*Problem to work on:* Starting at the line that contains "phylum: Chordata" and ending at the line that contains "scientific name: Melospiza melodia", rename "class" to "taxonomic class" and write out only those lines again, with everything else unchanged.

*Material supplied:*
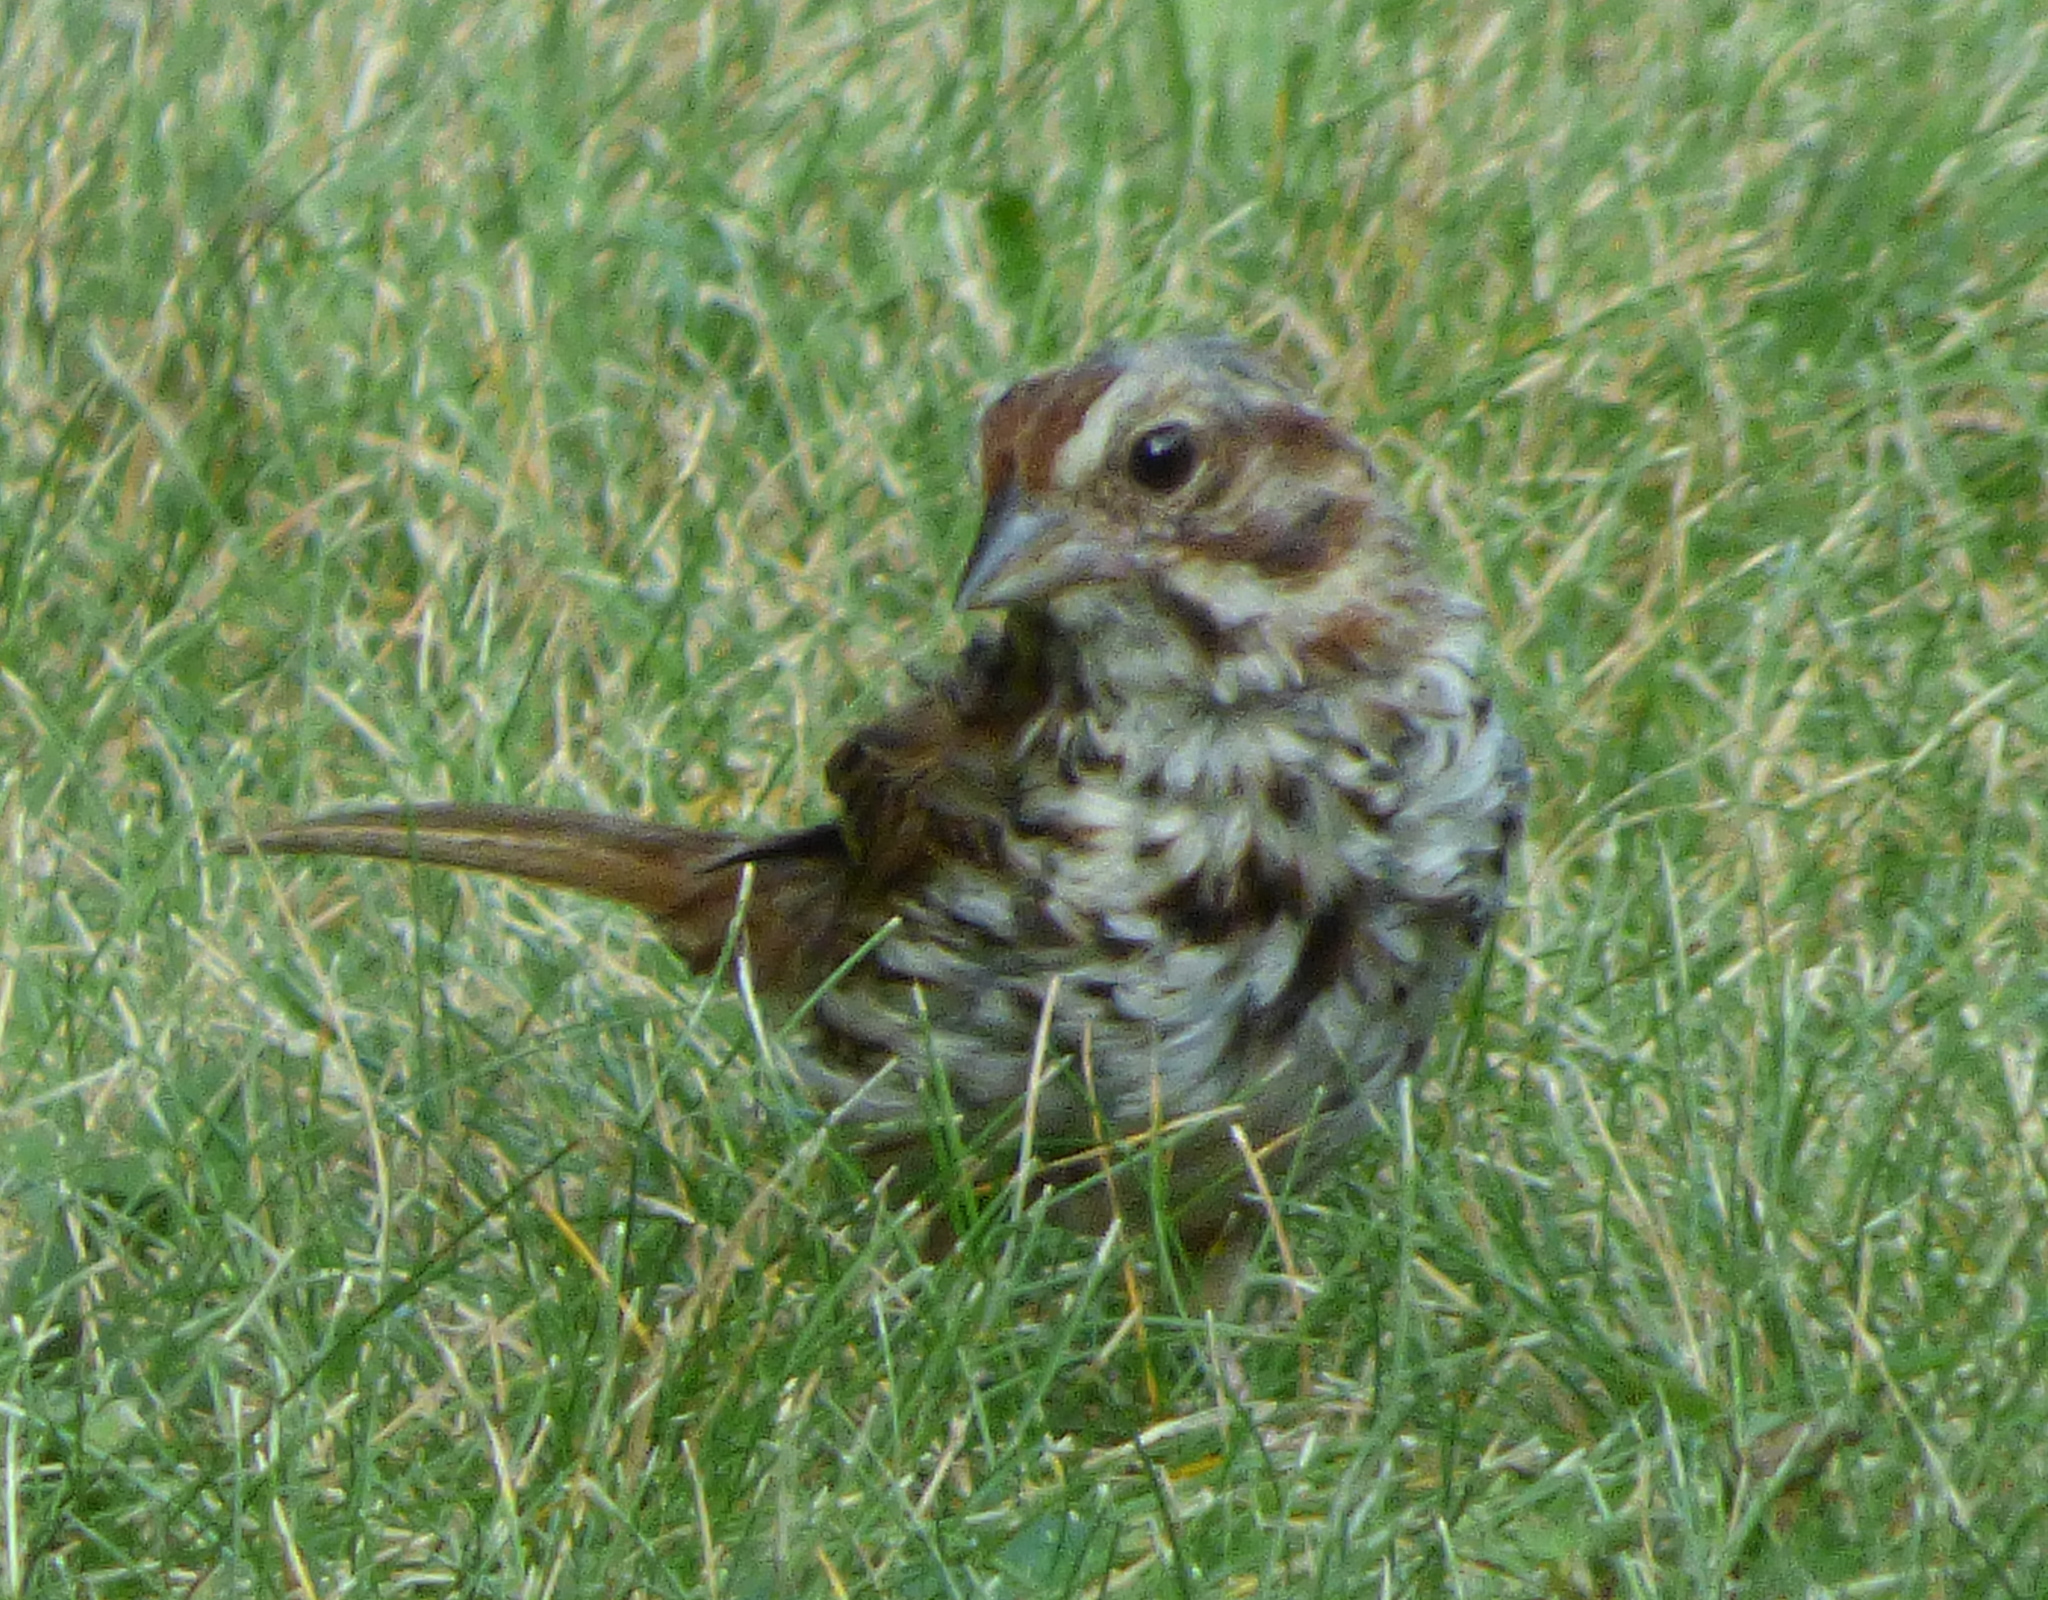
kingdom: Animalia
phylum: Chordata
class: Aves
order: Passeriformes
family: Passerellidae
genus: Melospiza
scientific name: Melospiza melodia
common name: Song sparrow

...

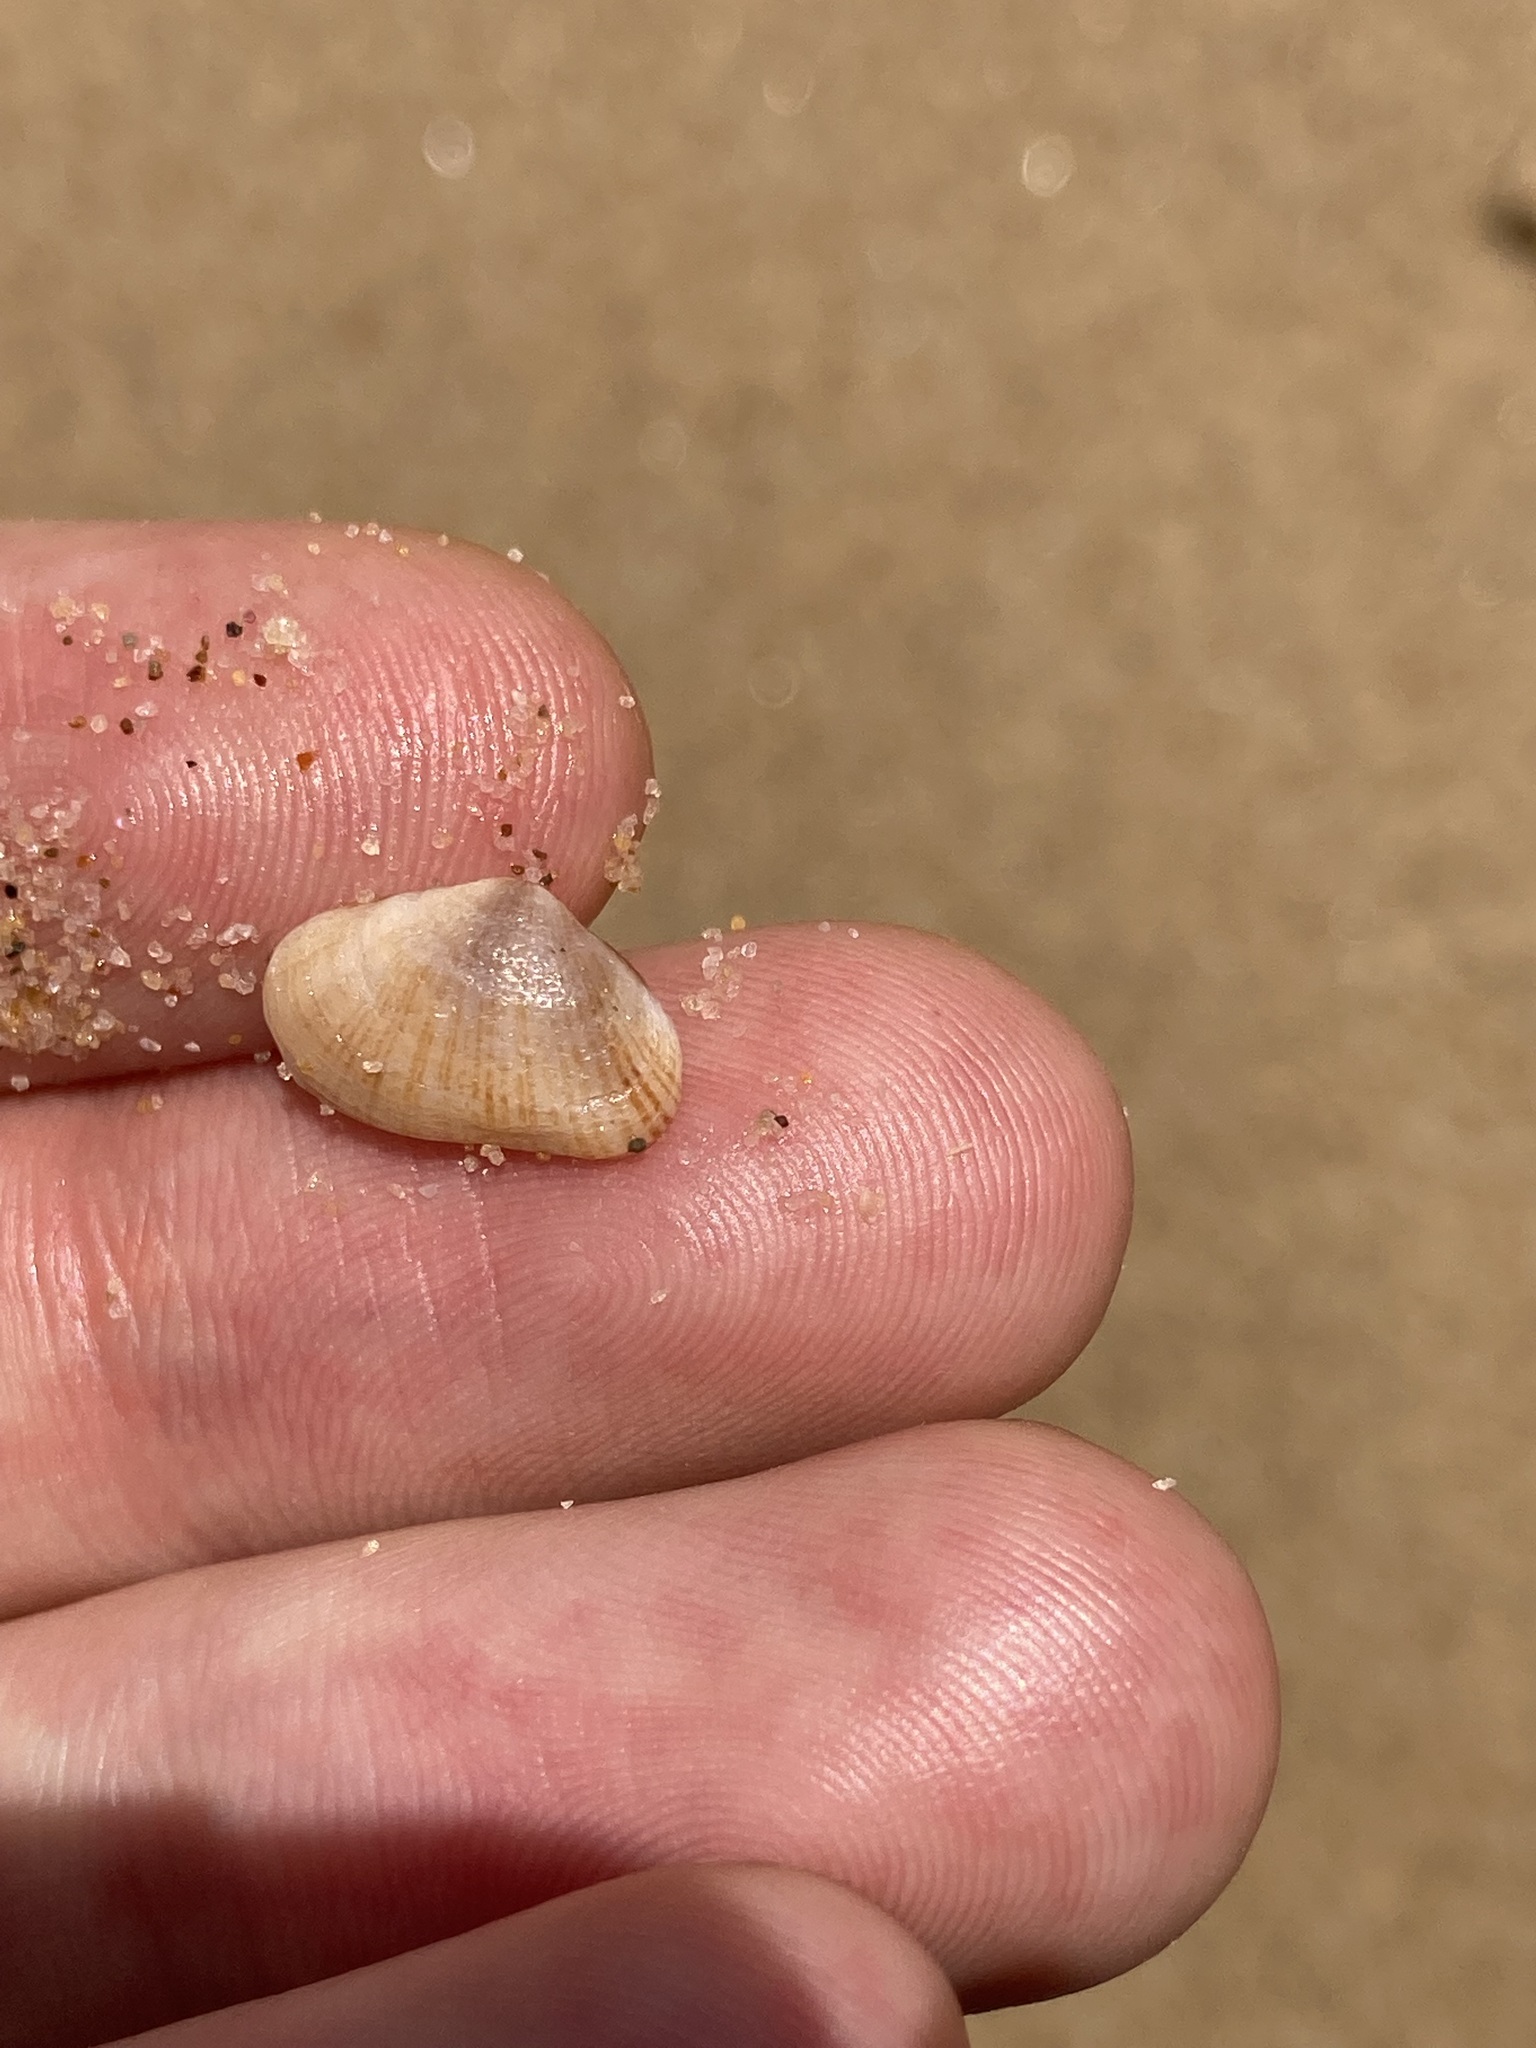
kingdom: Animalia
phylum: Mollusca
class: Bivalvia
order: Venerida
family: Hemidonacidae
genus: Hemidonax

*Written response:*
phylum: Chordata
taxonomic class: Aves
order: Passeriformes
family: Passerellidae
genus: Melospiza
scientific name: Melospiza melodia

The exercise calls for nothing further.